[Saved entries]
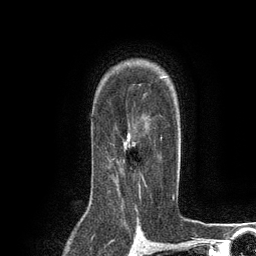
Breast MRI (dynamic contrast-enhanced), one axial slice; position 90 of 134 along the scan axis; cropped to one breast; dynamic contrast-enhanced series, time point 2 of 6 at this slice position (early post-contrast); 3 T; TE 2.8 ms, TR 7.3 ms; 256 × 256 image matrix, field of view 180 × 180 mm. Female patient.
Structures marked on this image (semi-automatically segmented with operator editing):
- enhancing-tissue mask used for the functional tumour volume (all voxels passing the contrast-enhancement thresholds inside the analysis volume; usually the tumour): bounding box (x1, y1, x2, y2) in pixels: (111, 122, 162, 192)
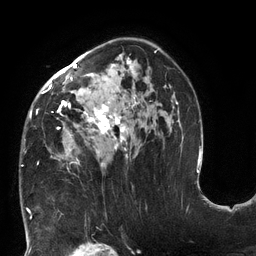
Breast MRI (dynamic contrast-enhanced), one axial slice. Position 82 of 132 along the scan axis. Cropped to one breast. Dynamic contrast-enhanced series, time point 2 of 6 at this slice position (early post-contrast). 3 T. TE 2.7 ms, TR 6 ms. 1.2 mm slice thickness. 256 × 256 image matrix. Female patient.
Structures marked on this image (semi-automatically segmented with operator editing):
- enhancing-tissue mask used for the functional tumour volume (all voxels passing the contrast-enhancement thresholds inside the analysis volume; usually the tumour): bounding box (x1, y1, x2, y2) in pixels: (30, 48, 178, 168)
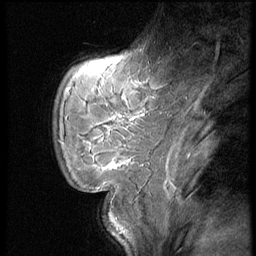
Breast MRI (dynamic contrast-enhanced), one sagittal slice. Slice 14 of 62 in the series (ordered by position). Dynamic contrast-enhanced series, image 2 of 4 at this slice position (ordered by acquisition). 1.5 T. TE 4.2 ms, TR 9 ms. 2.5 mm slice thickness. 256 × 256 image matrix. Patient: female, 28 years. Case-level facts recorded for this patient, not image findings: setting: breast cancer imaged before/during neoadjuvant chemotherapy.
Structures marked on this image (semi-automatic segmentation, software-assisted and operator-edited):
- analysis volume of interest (the breast-tissue region the enhancement analysis was run in; not a lesion): bounding box (x1, y1, x2, y2) in pixels: (56, 54, 150, 183)
- tumour enhancement mask (voxels above the 140 % enhancement threshold inside the analysis volume of interest): (85, 118, 135, 169)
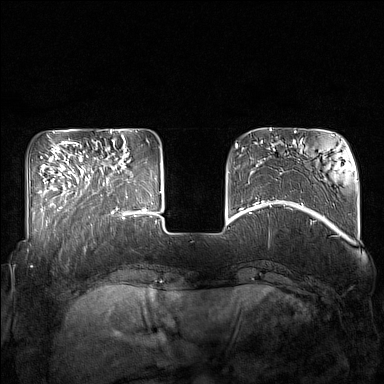
Breast MRI (dynamic contrast-enhanced), one axial slice; slice 41 of 160 in the series (ordered by position); dynamic contrast-enhanced series, time point 2 of 7 at this slice position (early post-contrast); 1.5 T; TE 1.8 ms, TR 5 ms; 384 × 384 image matrix, field of view 350 × 350 mm. Female patient.
Annotated regions visible in this slice (semi-automatically segmented with operator editing):
- enhancing-tissue mask used for the functional tumour volume (all voxels passing the contrast-enhancement thresholds inside the analysis volume; usually the tumour): bounding box (x1, y1, x2, y2) in pixels: (85, 142, 132, 215)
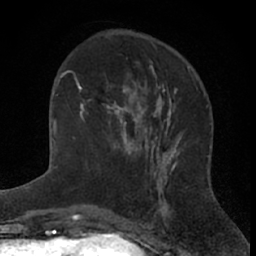
Breast MRI (dynamic contrast-enhanced), one axial slice. Slice 23 of 66 in the series (ordered by position). Cropped to one breast. Dynamic contrast-enhanced series, time point 2 of 7 at this slice position (early post-contrast). 1.5 T. TE 3 ms, TR 6.3 ms. 256 × 256 image matrix, field of view 145 × 145 mm. Female patient.
Outlined on this slice (semi-automatic segmentation, software-assisted and operator-edited):
- enhancing-tissue mask used for the functional tumour volume (all voxels passing the contrast-enhancement thresholds inside the analysis volume; usually the tumour): bounding box <81,73,144,160> (left, top, right, bottom; pixels)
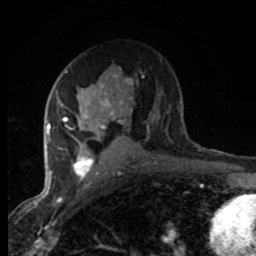
Breast MRI (dynamic contrast-enhanced), one axial slice; slice 47 of 80 in the series (ordered by position); cropped to one breast; dynamic contrast-enhanced series, time point 2 of 8 at this slice position (early post-contrast); 1.5 T; TE 4.2 ms, TR 7.1 ms; 256 × 256 image matrix, field of view 145 × 145 mm. Female patient.
Annotated regions visible in this slice (semi-automatic segmentation, software-assisted and operator-edited):
- enhancing-tissue mask used for the functional tumour volume (all voxels passing the contrast-enhancement thresholds inside the analysis volume; usually the tumour): box from (x=47, y=71) to (x=113, y=184) px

▸ Work item:
Please write out, exactly as they appear above, only the lines in the stretch from the line with "- analysis volume" through the line with "- tumour enhancement".

▸ Answer to the exercise:
- analysis volume of interest (the breast-tissue region the enhancement analysis was run in; not a lesion): bounding box (x1, y1, x2, y2) in pixels: (56, 54, 150, 183)
- tumour enhancement mask (voxels above the 140 % enhancement threshold inside the analysis volume of interest): (85, 118, 135, 169)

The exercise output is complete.